# Any reasons NOT to attach a Dewalt drill on aergrind?



## chopho (Sep 5, 2018)

I like the quality of aergrind, but want to make life easier.

Any reason not to attach a modified DeWalt screwdriver on top for electric grinding?


----------



## Robbo (Feb 17, 2016)

Ive done it with a rhinowares grinder. worked well


----------



## xpresso (Jan 16, 2018)

Makita might be better









Jon.


----------



## LukeT (Aug 6, 2017)

Worked with my pepper grinder but I'm not sure how long it'll last if I keep doing it...


----------



## Stu (Jan 3, 2018)

chopho said:


> I like the quality of aergrind, but want to make life easier.
> 
> Any reason not to attach a modified DeWalt screwdriver on top for electric grinding?


No reason *NOT* to use a drill driver to replicate repeated hand action.

However, a bit of common sense will help not to damage the grinder long term...

Try to lower the drill speed so that the rotation of the grinder closely matches (or slightly faster than) what you'd be getting if hand turning.

You don't want to spin it insanely fast as you'll be much more likely to stress components and wear it out very quickly.

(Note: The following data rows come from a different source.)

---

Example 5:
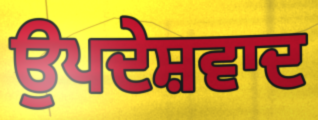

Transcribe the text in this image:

ਉਪਦੇਸ਼ਵਾਦ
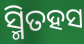
ସ୍ମିତହସ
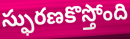
స్ఫురణకొస్తోంది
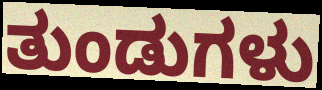
ತುಂಡುಗಳು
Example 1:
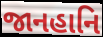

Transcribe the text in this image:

જાનહાનિ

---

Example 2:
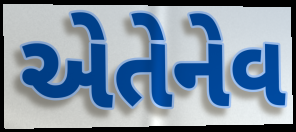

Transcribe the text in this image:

એતેનેવ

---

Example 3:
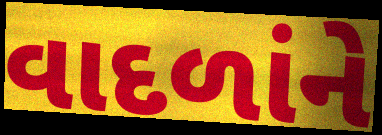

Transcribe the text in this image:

વાદળાંને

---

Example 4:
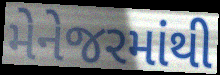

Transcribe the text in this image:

મેનેજરમાંથી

In short; looking to mechanise the process to save fatigue = great. Looking to mechanise the process to speed up results = bad idea!


----------



## xpresso (Jan 16, 2018)

In short .. low speed and use the torque settings







.

J.


----------



## Stu (Jan 3, 2018)

xpresso said:


> In short .. low speed and use the torque settings
> 
> 
> 
> ...


Aye. Even better, providing using a battery drill with torque function.


----------



## johnealey (May 19, 2014)

if it really is a deWalt screwdriver you may find not enough power in it to grind definatey some of the lighter beans (bearing in mind is designed to screw in screws not hammer / drill through concrete etc)

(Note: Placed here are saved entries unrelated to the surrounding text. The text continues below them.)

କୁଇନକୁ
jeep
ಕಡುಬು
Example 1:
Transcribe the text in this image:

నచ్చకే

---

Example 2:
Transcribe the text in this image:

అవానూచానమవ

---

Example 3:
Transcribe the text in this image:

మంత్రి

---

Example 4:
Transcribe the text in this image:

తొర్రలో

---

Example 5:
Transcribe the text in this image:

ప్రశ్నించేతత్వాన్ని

If a drill then will be bulky at best but echoing the above, low speed etc. If you come across a particularly difficult bean to grind bear in mind that if it were to stop you grinding by hand that is not a problem, you just apply more pressure, if it does it when using a drill etc then unless you got torques setting bang on, you could end up rounding off the spindle on the Aergrind (expensive mistake)

Ultimately your choice, just countenancing caution (or buy a Wilfa Svart) and did try this on a Porlex tall and yes did round off the spindle...( had to replace)

Hope of help

John


----------



## Rhys (Dec 21, 2014)

I guess if you put it on the driver setting it'll be slow enough. Too fast and the burrs will probably get too hot.

And if you get some really tough, light roasted beans you can always click the hammer function on


----------



## holberg19 (Apr 15, 2017)

Buy an electric grinder.


----------